How did I miss this news, according to online sources, Delta Sigma Theta Sorority opened a school in Haiti back in June. According to atlantablackstar,
As the Delta Sigma Theta Sorority celebrates the 100th anniversary of its founding this year, they will also be celebrating an additional accomplishment: the grand opening of an elementary school in Haiti on June 15. In collaboration with the non-profit Water and Educational International, the Delta Research and Educational Foundation established the Water and Educational International Student Collaboration for Haiti Outreach Opportunities for Learning (WEI SCHOOL) project in 2012 that seeks to provide “an adequate school facility to include clean water for school children in Haiti,” according to a statement.

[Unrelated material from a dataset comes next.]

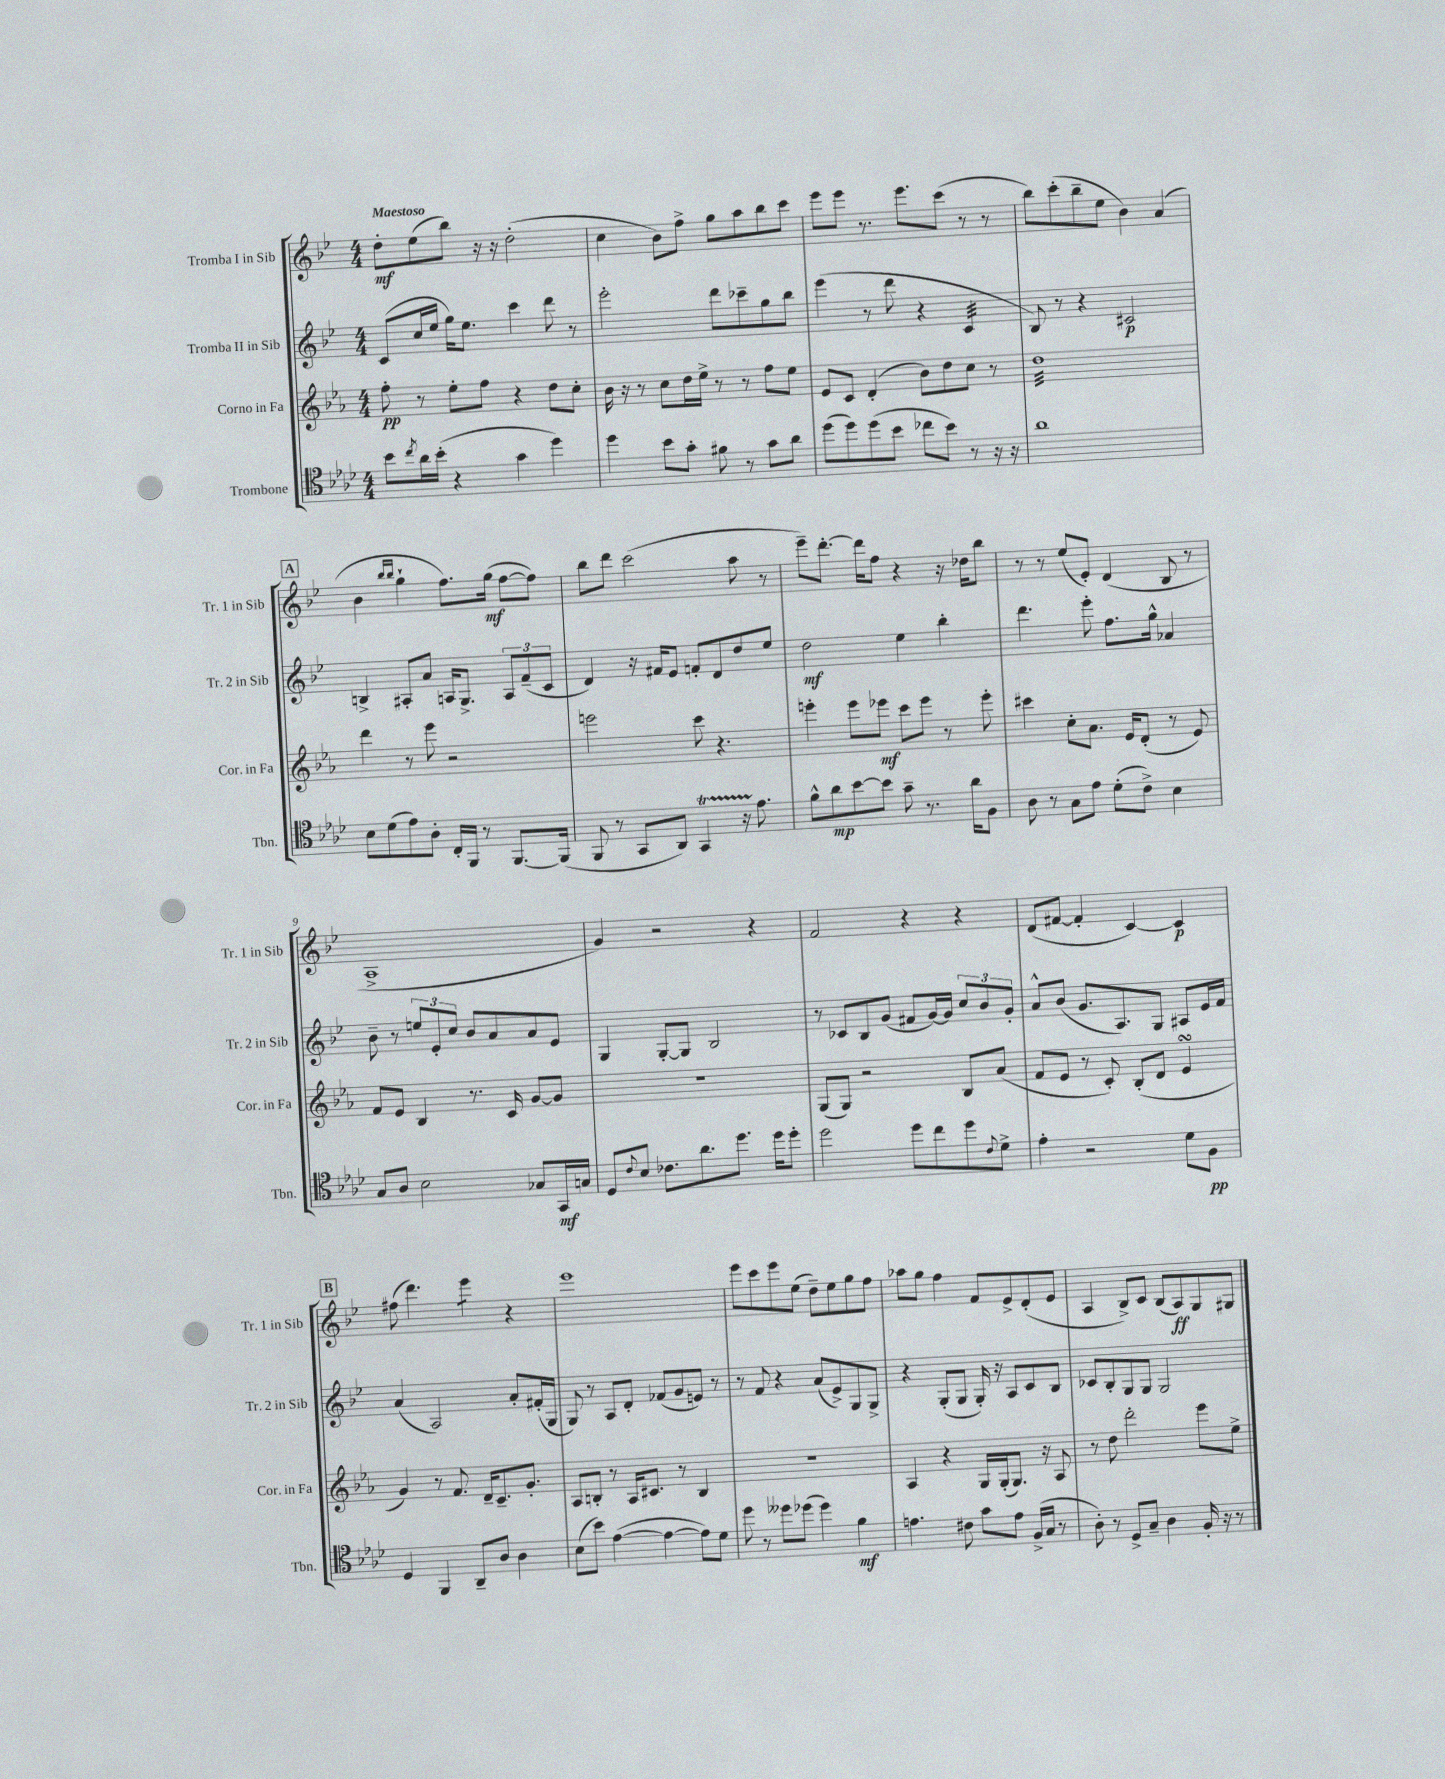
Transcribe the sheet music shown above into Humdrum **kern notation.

A school in Chérette, a village southwest of Haiti’s capital Port-au-Prince, was rebuilt with bigger classrooms and new technologies that will promote a “hands-on global service learning experience.” There will also be unlimited access to fresh, clean water to meet the needs of the 300 students who attend the school.
“As a former elementary school teacher, it has been my experience that providing the proper educational tools and creating a positive learning environment to school instruction … enables students to excel in and outside the classroom,” National president of Delta Sigma Theta, Cynthia M.A. Butler-McIntyre said in a statement.
WEI will control all managerial and financial entities of the school, as well as its legal and daily responsibilities. However, the school’s administration has chosen to name the school Delta Sigma Theta Sorority, Inc. Elementary School at The Cynthia M. A. Butler-McIntyre Campus in recognition of the funds that were donated by members of the sorority in support of the Clean Water Haiti Fund in 2010, and the grant from the Delta Research & Educational Foundation that provides clean water onsite at the school.
According to the statement, the school’s reconstruction is the “first of many initiatives to alleviate some of the challenges in obtaining a quality education in Haiti.”
“Although we no longer see the images of Haiti in the news, the women of Delta Sigma Theta Sorority have not forgotten the devastated faces of our Haitian brothers and sisters after the earthquake three years ago,” Butler-McIntyre said.